- **List of tasks**:
[1] Please summarize the passage on documenting obvious patterns in two sentences.
[2] Continue the passage on documenting obvious patterns, picking up after its final sentence.

- **Text section**:
- Opening Delimiter -

Another way to say it: I’m not really comfortable with the argument that patterns must be unobvious. In some contexts, there’s still many benefits to gain from using a pattern construct to document something that may actually be obvious. I emphasise this because it not only explains why “Ajax App” is a pattern in AjaxPatterns, but also XMLHttpRequest Call, Display Morphing, etc. They are obvious things to do because they fall out directly from the technology … What else are you going to do with an XMLHttpRequest but issue a call??!!!! But just because they are obvious, doesn’t mean we can’t document them. They completely integrate into the structure of the overall Ajax Patterns language, with lots of useful links to and from them. They can completely be described by the standard pattern notations. They give us a suitable, distinctly named, easily discovered, container to elaborate on the technologies involved, the decisions you have to make, and so on. Which is why you’ll find XMLHttpRequest’s API in the XMLHttpRequest Call pattern, and an overview of the DOM in the Display Morphing pattern.

- Closing Delimiter -

- **Provided information**:
- Opening Delimiter -

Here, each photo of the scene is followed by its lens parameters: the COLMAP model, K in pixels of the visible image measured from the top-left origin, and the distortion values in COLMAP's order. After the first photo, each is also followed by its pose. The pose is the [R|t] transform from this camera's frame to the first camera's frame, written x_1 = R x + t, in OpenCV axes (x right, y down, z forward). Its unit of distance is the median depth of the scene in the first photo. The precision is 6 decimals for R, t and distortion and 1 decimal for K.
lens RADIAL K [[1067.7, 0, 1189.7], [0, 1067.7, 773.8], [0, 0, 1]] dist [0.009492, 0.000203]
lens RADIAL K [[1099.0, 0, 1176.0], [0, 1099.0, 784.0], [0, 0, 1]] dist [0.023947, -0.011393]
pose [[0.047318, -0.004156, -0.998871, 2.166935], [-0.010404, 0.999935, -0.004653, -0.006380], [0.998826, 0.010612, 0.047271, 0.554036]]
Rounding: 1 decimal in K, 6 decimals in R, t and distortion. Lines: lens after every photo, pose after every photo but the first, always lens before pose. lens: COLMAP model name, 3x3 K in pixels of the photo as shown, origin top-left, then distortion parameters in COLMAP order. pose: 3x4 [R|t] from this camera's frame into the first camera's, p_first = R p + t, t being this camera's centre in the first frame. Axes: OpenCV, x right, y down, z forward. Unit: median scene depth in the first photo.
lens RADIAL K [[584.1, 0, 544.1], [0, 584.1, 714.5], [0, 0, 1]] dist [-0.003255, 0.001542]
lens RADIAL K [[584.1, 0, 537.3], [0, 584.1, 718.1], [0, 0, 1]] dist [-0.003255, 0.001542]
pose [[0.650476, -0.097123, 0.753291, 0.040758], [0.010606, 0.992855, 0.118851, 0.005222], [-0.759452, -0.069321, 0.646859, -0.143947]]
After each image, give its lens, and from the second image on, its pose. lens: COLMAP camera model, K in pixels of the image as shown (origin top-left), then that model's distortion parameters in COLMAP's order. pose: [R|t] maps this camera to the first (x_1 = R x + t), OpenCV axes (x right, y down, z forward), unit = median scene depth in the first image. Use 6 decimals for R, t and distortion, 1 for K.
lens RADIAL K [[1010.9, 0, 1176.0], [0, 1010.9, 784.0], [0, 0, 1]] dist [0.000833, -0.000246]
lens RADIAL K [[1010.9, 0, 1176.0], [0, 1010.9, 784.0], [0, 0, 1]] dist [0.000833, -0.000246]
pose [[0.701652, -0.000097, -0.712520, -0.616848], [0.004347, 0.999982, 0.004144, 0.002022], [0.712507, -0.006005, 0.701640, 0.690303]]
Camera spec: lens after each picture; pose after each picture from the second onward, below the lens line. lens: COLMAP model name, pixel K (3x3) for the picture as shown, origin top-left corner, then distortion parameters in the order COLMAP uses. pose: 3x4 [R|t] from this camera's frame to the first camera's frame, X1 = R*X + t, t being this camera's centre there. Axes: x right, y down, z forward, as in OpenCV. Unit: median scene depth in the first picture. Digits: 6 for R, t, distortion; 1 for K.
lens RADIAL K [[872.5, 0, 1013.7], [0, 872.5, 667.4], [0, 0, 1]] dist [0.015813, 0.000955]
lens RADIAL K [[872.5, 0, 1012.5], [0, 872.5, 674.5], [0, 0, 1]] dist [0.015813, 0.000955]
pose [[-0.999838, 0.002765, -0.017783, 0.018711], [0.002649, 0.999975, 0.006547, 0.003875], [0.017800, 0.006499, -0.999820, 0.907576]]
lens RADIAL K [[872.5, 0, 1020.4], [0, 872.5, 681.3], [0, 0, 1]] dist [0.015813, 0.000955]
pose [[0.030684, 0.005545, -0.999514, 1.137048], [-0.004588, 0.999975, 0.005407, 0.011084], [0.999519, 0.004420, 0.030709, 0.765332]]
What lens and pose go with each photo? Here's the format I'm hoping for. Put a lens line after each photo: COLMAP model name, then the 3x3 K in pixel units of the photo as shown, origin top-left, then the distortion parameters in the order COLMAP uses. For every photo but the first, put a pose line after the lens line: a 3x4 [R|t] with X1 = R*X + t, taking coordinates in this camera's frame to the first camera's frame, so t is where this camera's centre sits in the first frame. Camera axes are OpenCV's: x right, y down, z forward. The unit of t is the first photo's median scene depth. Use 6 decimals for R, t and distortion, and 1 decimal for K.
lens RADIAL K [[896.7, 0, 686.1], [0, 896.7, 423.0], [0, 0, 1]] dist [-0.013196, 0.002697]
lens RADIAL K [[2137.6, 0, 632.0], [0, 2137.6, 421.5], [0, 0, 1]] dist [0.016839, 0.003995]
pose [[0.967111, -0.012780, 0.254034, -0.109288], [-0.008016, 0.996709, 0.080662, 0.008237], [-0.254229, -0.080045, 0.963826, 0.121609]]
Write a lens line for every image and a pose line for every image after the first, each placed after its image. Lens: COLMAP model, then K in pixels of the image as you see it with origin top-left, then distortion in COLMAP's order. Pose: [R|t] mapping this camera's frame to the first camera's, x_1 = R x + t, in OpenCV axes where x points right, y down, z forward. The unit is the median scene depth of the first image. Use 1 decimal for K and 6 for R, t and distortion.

- Closing Delimiter -

- **Your written answers**:
[1] The writer is uncomfortable with the argument that patterns must be unobvious, holding that in some contexts a pattern construct can usefully document something obvious, which is why "Ajax App," XMLHttpRequest Call and Display Morphing are patterns in AjaxPatterns. These patterns integrate into the overall Ajax Patterns language, can be described by standard pattern notations, and serve as distinctly named containers for material such as XMLHttpRequest's API and an overview of the DOM.

[2]
For the record, I’m also not comfortable with the argument that patterns must be proven. Again, I think the argument for provenhood comes from a well-intentioned attempt to keep the patterns relevant and useful. But I’d rather lay out all the patterns on the table, present whatever evidence exists, and let the reader decide how they stack up. For that reason, you have some patterns like Host-Proof Hosting that are unproven, but promising enough to point out. Again, they fit right into the structure, they are easily documented with a standard pattern structure, and they are a suitable easily discovered namespace to elaborate on the concepts as well as facilitate a discussion of whether it’s worth implementing, and

I’m not a “pattern theoretician”, so these ideas perhaps don’t hold up to current thinking. I discovered early on that the patterns community generally avoids too much meta-discussion on patterns and I’ve always respected that view. My PhD never defined a pattern as a “vector of fields 1..n” or a pattern language as a “directed, acyclic, graph”, even though some academics felt it would have been the right thing to do. I take a pragmatic view of patterns – “Are they useful or not” is really my main interest, and I think that’s reflected in the comments above. I don’t mind if you call “XMLHttpRequest Call” a “guideline” instead of a “pattern”, but I think you can see why I choose to call it a pattern – it’s documented that way and it happens to live within a larger system of patterns.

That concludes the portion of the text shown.